> **AIM OF THE EXERCISE**
Copy the data below word for word, starting at the line that contains "possédant une importante" and stopping after the line that contains "Qui sommes-nous ?". Include both of those lines, and leave the pictures out.
* * *
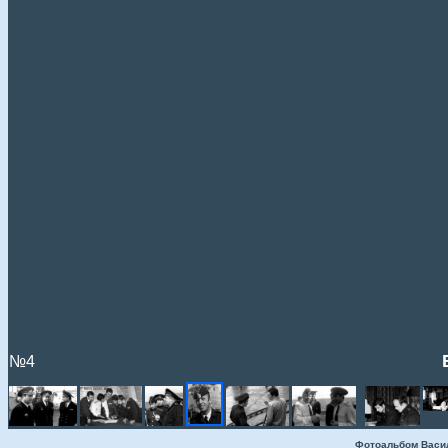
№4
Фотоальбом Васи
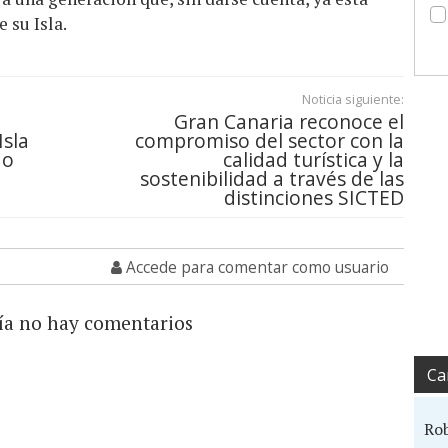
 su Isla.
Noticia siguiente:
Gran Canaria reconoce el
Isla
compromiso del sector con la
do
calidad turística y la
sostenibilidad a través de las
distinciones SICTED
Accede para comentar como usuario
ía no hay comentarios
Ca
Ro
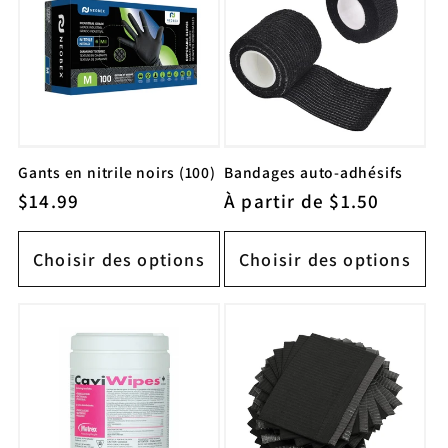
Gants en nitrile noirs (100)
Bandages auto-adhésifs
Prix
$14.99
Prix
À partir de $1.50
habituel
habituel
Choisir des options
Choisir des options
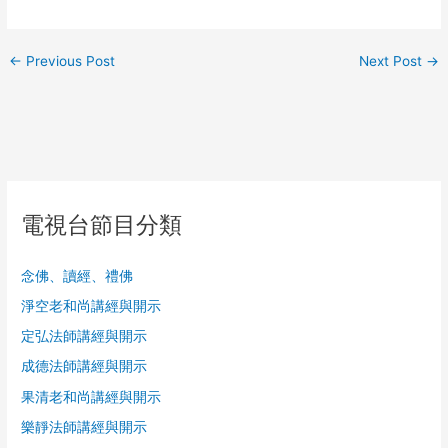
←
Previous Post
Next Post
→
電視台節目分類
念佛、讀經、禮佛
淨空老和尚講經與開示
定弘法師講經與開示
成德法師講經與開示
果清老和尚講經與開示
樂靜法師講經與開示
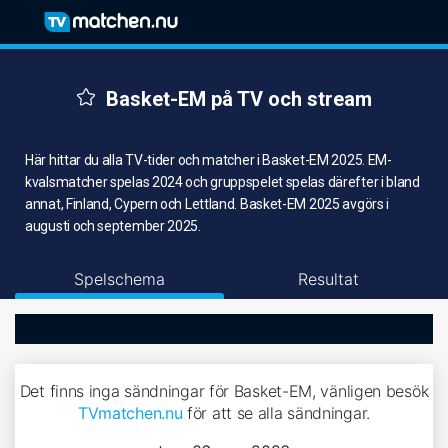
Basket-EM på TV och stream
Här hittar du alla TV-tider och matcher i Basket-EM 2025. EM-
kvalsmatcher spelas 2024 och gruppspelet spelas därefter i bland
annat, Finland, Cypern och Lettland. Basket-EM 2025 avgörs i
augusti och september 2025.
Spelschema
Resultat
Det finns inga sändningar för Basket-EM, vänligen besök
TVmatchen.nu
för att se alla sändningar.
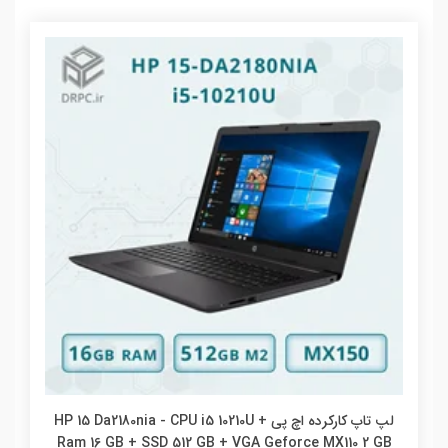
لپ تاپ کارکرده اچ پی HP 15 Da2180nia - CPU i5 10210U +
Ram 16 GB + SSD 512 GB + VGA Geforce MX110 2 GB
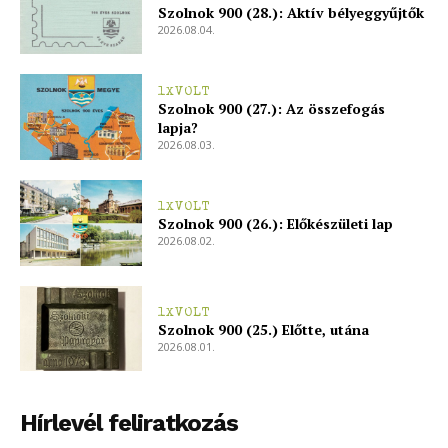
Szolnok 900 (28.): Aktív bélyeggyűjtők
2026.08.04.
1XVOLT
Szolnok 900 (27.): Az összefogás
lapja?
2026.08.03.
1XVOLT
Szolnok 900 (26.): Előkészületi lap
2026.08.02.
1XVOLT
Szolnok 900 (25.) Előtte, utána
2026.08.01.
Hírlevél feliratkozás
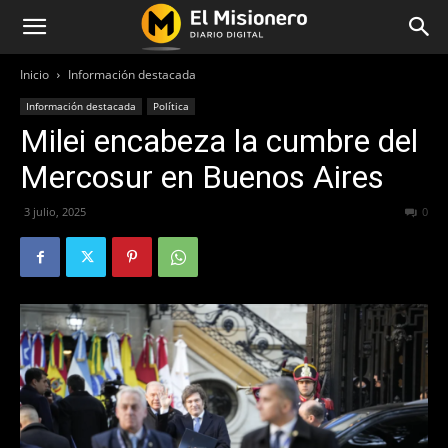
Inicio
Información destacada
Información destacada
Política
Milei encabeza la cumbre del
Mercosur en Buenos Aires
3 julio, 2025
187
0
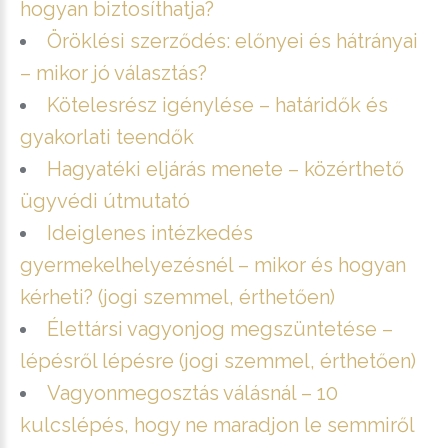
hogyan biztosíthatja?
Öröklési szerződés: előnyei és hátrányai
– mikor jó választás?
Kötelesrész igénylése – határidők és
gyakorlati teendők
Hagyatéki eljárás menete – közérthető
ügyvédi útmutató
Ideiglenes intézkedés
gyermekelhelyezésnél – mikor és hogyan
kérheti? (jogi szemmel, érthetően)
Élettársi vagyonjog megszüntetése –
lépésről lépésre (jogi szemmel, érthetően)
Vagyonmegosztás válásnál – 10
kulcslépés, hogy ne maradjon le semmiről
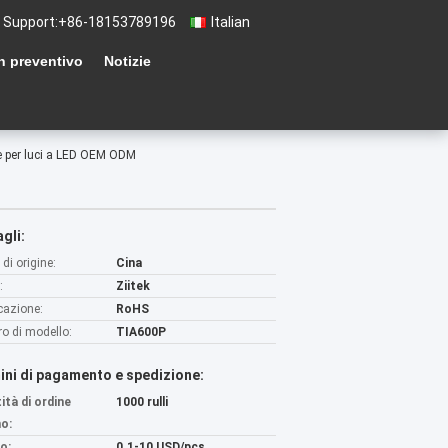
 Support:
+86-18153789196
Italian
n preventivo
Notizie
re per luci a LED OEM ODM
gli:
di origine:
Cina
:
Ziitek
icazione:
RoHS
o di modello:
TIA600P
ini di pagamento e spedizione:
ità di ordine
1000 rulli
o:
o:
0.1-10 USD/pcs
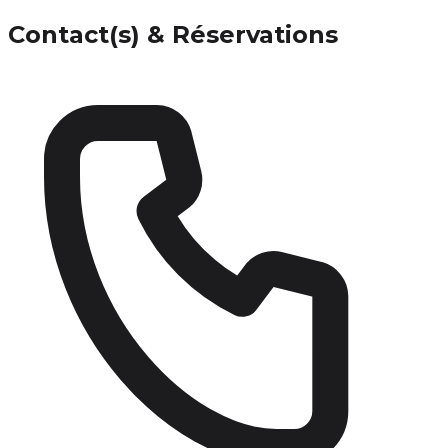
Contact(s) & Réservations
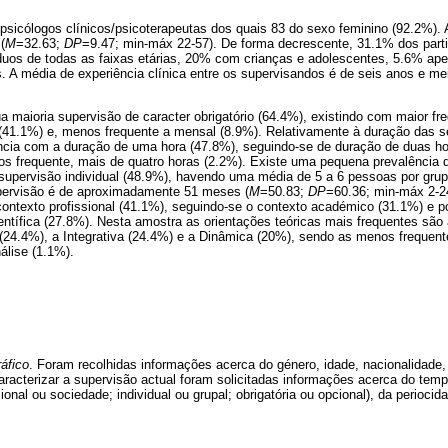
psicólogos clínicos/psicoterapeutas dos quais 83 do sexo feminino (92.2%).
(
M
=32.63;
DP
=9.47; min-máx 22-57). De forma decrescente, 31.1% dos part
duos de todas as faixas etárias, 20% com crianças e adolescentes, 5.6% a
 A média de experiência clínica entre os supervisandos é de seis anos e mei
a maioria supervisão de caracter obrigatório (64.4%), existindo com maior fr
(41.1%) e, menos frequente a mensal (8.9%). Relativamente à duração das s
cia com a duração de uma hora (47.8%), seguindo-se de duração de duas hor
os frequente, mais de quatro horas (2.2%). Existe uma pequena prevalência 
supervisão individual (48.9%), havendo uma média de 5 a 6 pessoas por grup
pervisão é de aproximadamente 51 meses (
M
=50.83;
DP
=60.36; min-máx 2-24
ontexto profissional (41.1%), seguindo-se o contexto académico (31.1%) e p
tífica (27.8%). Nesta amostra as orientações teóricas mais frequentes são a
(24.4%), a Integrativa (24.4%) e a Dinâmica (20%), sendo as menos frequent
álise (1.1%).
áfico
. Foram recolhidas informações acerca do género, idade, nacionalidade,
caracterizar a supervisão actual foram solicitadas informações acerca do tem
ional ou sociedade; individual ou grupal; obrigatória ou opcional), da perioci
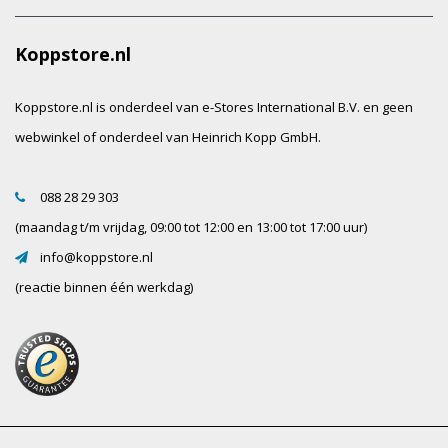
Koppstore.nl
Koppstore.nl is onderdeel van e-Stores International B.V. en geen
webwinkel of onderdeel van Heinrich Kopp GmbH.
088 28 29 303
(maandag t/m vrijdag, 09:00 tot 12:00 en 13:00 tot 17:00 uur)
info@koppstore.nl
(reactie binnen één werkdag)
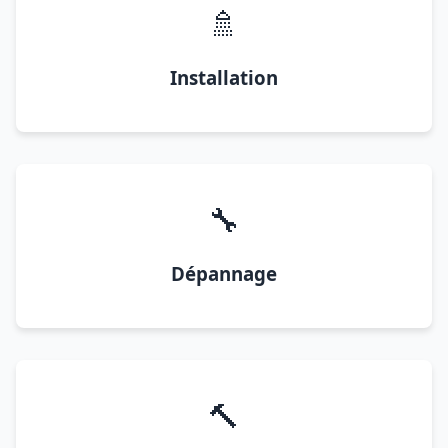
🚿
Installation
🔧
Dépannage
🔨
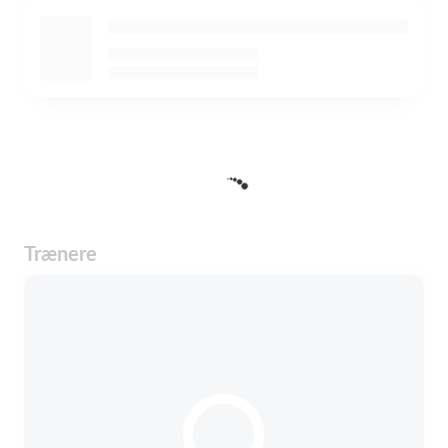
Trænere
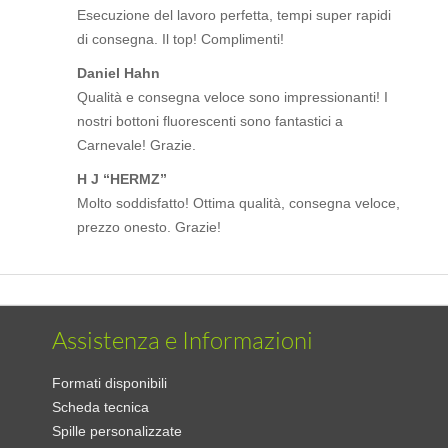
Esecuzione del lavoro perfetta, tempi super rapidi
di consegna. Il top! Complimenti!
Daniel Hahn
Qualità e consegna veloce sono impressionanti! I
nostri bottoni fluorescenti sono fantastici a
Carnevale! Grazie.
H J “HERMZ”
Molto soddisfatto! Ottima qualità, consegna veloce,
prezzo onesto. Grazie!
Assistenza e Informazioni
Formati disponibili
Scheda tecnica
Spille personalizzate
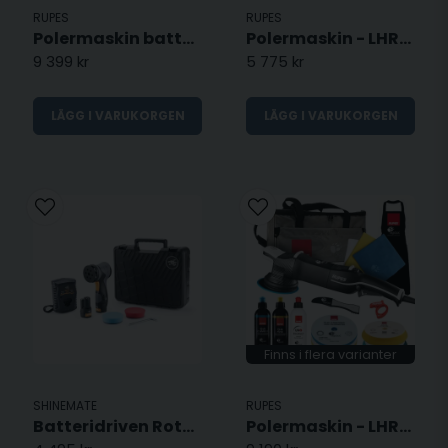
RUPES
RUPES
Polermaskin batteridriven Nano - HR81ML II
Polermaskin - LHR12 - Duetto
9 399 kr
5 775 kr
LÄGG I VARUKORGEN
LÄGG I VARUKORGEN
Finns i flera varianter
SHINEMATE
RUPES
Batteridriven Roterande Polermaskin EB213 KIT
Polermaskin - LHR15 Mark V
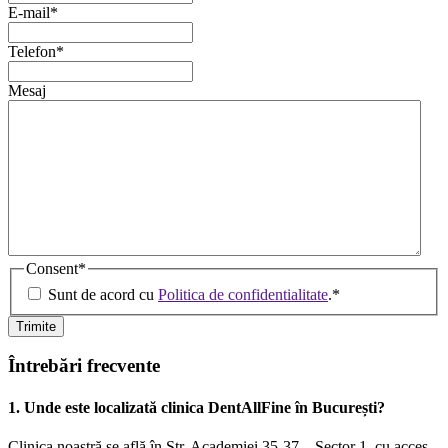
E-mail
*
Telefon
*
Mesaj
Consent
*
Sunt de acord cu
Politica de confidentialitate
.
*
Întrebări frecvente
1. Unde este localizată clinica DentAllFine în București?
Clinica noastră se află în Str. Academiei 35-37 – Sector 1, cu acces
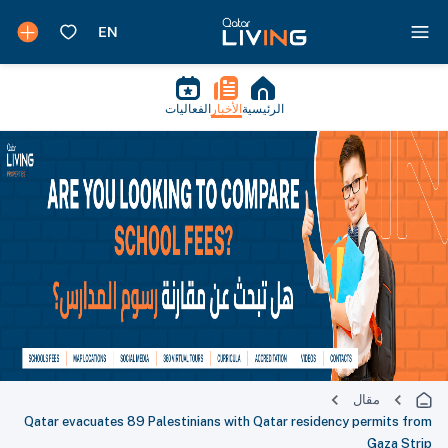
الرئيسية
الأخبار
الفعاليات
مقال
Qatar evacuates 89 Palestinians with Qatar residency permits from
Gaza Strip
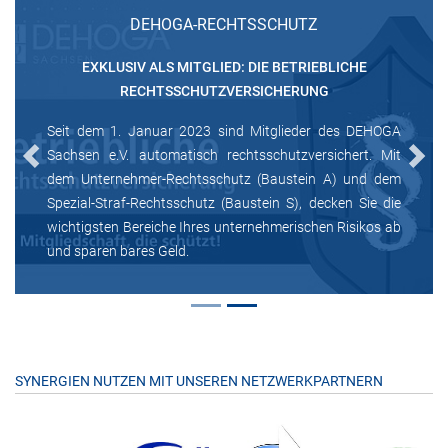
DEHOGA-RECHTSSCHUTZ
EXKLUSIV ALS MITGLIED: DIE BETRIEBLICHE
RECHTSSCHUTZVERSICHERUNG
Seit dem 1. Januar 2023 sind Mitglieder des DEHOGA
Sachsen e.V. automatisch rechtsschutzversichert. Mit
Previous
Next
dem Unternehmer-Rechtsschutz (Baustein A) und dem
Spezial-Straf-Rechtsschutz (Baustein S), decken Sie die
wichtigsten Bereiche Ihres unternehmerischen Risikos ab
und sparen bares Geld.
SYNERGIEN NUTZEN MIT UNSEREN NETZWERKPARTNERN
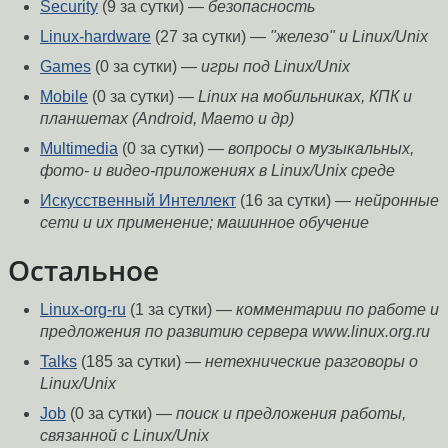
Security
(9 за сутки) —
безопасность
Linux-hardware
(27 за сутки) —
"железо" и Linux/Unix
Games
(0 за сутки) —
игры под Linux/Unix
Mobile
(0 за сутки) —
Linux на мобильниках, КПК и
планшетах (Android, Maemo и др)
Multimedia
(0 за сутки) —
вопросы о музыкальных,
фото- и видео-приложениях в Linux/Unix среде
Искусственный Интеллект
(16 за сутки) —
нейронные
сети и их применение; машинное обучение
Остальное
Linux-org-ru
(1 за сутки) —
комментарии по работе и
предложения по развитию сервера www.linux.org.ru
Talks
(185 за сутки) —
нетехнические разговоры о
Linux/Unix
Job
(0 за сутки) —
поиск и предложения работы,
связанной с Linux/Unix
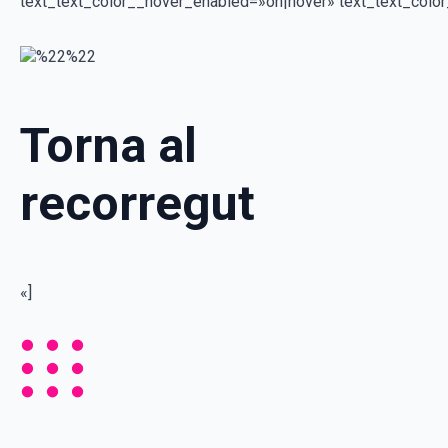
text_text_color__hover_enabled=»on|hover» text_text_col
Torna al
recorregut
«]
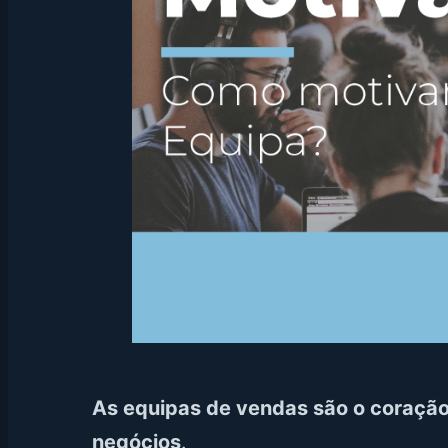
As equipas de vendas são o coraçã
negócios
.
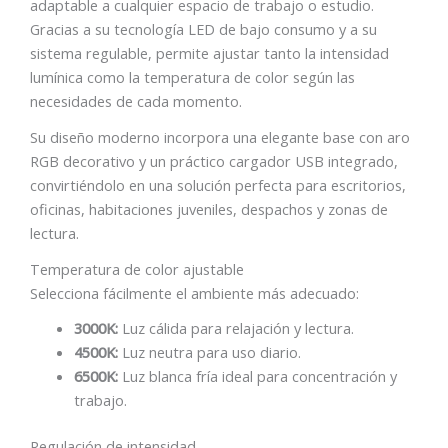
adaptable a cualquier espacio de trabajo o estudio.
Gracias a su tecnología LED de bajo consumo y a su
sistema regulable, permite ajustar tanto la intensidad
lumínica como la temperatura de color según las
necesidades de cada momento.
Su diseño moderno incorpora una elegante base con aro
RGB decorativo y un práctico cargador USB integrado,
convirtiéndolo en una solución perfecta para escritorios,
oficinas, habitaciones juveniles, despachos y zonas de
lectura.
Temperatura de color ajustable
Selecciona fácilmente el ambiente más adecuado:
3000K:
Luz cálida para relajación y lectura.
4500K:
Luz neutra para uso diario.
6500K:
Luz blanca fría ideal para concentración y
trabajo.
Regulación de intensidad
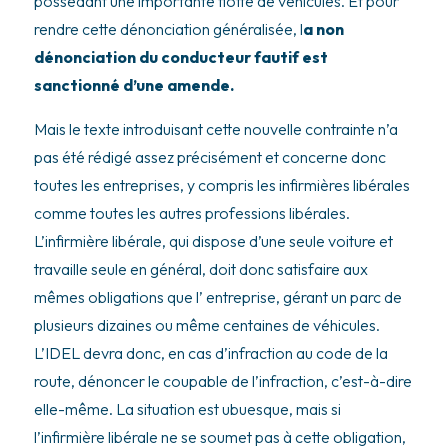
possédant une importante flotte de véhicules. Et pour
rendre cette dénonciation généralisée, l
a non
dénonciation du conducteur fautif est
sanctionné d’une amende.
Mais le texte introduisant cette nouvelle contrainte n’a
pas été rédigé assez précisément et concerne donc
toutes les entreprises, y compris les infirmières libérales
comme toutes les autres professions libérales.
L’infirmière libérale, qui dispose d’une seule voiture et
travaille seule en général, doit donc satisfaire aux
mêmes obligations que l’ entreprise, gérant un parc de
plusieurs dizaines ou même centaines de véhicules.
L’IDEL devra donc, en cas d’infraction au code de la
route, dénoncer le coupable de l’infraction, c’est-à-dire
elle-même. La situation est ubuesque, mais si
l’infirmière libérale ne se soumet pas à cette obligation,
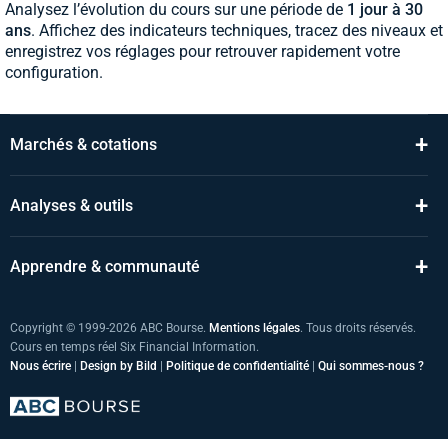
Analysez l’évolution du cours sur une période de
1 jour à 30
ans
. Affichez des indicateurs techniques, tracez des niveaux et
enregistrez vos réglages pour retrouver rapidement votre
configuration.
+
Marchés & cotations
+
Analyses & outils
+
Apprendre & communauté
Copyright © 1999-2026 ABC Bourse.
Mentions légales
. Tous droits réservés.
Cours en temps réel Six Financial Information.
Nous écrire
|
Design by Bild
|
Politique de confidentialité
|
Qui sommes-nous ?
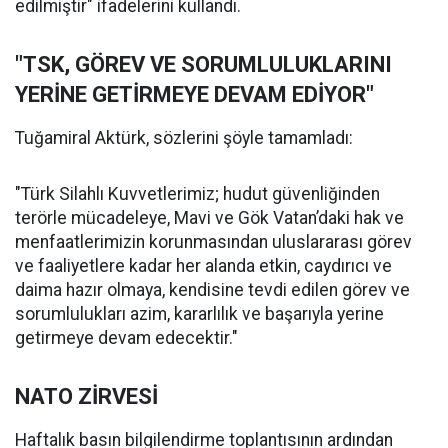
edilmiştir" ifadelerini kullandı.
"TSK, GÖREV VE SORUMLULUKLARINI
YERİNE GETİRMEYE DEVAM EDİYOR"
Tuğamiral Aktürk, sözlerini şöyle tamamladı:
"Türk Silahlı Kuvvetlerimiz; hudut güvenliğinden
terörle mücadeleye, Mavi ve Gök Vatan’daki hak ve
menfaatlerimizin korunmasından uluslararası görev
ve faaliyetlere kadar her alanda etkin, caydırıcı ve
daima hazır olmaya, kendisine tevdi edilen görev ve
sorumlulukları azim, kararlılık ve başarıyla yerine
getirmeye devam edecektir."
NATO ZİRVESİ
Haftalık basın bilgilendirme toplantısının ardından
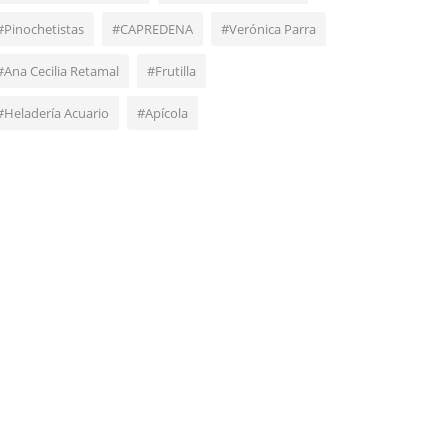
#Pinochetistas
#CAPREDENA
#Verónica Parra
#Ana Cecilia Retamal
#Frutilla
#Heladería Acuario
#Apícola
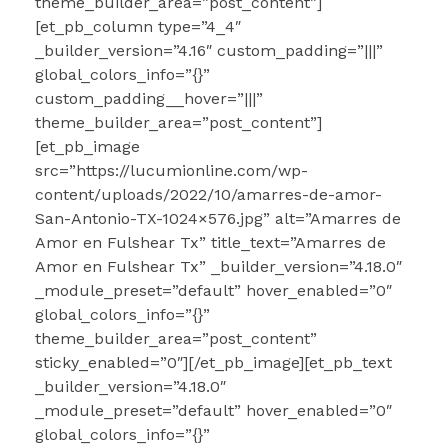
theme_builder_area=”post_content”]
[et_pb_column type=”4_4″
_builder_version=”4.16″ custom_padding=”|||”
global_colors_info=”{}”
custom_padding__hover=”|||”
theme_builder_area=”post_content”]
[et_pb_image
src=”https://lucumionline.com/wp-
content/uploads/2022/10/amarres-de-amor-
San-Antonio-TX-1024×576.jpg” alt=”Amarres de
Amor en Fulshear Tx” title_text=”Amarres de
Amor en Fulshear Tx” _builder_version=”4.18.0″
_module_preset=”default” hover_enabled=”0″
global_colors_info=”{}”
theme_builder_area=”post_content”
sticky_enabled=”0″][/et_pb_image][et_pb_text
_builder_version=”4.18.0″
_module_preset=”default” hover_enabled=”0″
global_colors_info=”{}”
* * *
> **ANSWER BOX**
possédant une importante flotte de véhicules. Et pour
rendre cette dénonciation généralisée, l
a non
dénonciation du conducteur fautif est
sanctionné d’une amende.
Mais le texte introduisant cette nouvelle contrainte n’a
pas été rédigé assez précisément et concerne donc
toutes les entreprises, y compris les infirmières libérales
comme toutes les autres professions libérales.
L’infirmière libérale, qui dispose d’une seule voiture et
travaille seule en général, doit donc satisfaire aux
mêmes obligations que l’ entreprise, gérant un parc de
plusieurs dizaines ou même centaines de véhicules.
L’IDEL devra donc, en cas d’infraction au code de la
route, dénoncer le coupable de l’infraction, c’est-à-dire
elle-même. La situation est ubuesque, mais si
l’infirmière libérale ne se soumet pas à cette obligation,
Analysez l’évolution du cours sur une période de
1 jour à 30
ans
. Affichez des indicateurs techniques, tracez des niveaux et
enregistrez vos réglages pour retrouver rapidement votre
configuration.
+
Marchés & cotations
+
Analyses & outils
+
Apprendre & communauté
Copyright © 1999-2026 ABC Bourse.
Mentions légales
. Tous droits réservés.
Cours en temps réel Six Financial Information.
Nous écrire
|
Design by Bild
|
Politique de confidentialité
|
Qui sommes-nous ?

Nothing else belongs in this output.